If your endpoint needs to call OpenAI, Stripe, Slack, GitHub, or any other external API, do not forget to:

  1. enable network access
  2. add the required credentials as environment variables

Step 3. Deploy it and expose the route through the API Gateway

Once the function works, click Deploy.

Deployment does two things for you:

  1. it publishes the function into the runtime environment
  2. it can warm up a hot container so repeated calls avoid the full cold-start path

After that, expose the function through the built-in API Gateway.

In the Gateway section, define the route for your endpoint:

  • choose the path
  • select the HTTP method: GET, POST, PUT, PATCH, DELETE, or ANY
  • choose the auth mode: Public, API Key, or Bearer Token
  • optionally set rate limits
  • optionally use path parameters like /users/:id
  • optionally use wildcards like /site/**

By default, workspace routes are served under:

/gw/<tenant-slug>/...

If you use named HTTP APIs, they are served under:

/gw/<label>/...

If your installation supports it, you can also bind a custom domain.

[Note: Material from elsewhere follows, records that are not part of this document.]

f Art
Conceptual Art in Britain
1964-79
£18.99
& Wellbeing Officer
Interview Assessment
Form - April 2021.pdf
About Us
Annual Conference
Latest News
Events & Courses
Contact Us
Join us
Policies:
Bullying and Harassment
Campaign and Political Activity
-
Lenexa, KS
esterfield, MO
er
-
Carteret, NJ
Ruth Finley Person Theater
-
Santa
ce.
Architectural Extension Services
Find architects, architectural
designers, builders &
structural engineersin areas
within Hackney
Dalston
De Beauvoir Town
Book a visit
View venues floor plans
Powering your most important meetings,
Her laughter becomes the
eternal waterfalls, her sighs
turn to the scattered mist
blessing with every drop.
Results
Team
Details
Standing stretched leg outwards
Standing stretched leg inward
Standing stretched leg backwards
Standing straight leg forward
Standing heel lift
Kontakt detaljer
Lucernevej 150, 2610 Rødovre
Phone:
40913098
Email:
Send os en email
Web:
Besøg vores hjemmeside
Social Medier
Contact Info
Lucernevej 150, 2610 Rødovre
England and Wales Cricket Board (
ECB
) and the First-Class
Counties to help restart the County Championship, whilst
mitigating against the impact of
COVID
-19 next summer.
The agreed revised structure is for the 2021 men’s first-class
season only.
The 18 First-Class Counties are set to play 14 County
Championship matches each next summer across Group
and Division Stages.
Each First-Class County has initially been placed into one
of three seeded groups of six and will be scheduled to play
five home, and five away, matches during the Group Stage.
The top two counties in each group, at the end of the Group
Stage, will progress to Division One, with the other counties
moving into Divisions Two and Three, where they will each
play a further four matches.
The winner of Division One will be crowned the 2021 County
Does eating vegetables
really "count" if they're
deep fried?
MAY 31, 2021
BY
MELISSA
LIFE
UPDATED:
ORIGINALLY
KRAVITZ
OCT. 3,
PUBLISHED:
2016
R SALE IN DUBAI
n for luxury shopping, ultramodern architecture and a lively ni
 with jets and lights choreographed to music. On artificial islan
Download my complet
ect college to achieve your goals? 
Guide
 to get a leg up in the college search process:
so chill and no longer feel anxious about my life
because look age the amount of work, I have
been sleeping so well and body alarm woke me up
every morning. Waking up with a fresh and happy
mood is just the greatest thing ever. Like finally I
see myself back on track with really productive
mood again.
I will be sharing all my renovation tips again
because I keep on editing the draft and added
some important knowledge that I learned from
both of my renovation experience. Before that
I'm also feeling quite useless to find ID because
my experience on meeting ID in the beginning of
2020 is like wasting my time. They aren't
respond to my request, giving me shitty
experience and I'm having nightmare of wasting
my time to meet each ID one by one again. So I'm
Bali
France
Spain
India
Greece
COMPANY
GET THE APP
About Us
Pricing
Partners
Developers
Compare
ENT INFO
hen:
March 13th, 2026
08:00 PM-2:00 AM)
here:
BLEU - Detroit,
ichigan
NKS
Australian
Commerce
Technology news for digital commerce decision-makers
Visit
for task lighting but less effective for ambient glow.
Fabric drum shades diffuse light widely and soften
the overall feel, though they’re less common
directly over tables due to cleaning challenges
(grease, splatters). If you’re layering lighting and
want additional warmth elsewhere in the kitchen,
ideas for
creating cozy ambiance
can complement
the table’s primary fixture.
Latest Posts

A typical public endpoint call looks like this:

curl -X POST https://your-host/gw/your-tenant/hello-world \
  -H "Content-Type: application/json" \
  -d '{"name":"Alice"}'

If the route is protected with API key authentication, call it like this:

curl -X POST https://your-host/gw/your-tenant/hello-world \
  -H "Content-Type: application/json" \
  -H "X-Api-Key: your-key" \
  -d '{"name":"Alice"}'

At that point, your function is no longer just code in the editor. It is a live endpoint that can be used by frontends, webhooks, internal tools, cron-driven workflows, or external integrations.


What makes this flow fast

The reason this three-step flow works well is that Inquir Compute keeps the full backend path in one product:

  • write code in the browser
  • run and debug it immediately
  • deploy it without extra infrastructure work
  • expose it through the gateway
  • observe executions through logs and traces

You are not forced to wire together separate platforms for functions, routing, secrets, and debugging before you can ship a simple API.

That makes Inquir Compute especially useful when you want to launch:

  • a lightweight REST endpoint
  • a webhook receiver
  • an internal API for your frontend
  • an automation endpoint used by scheduled jobs
  • an AI-powered backend action

Final thoughts

Creating an endpoint in Inquir Compute is not a long DevOps process. In the shortest version, it is just this:

  1. Create a function
  2. Test and configure it
  3. Deploy it and publish the route

That is enough to go from idea to a live HTTPS endpoint with one platform handling runtime, gateway, and observability.

If you want the fastest first project, start with a single POST route that returns JSON, verify it in the editor, then publish it through the gateway. Once that works, you can extend the same function with auth, environment variables, path parameters, rate limits, or custom domains.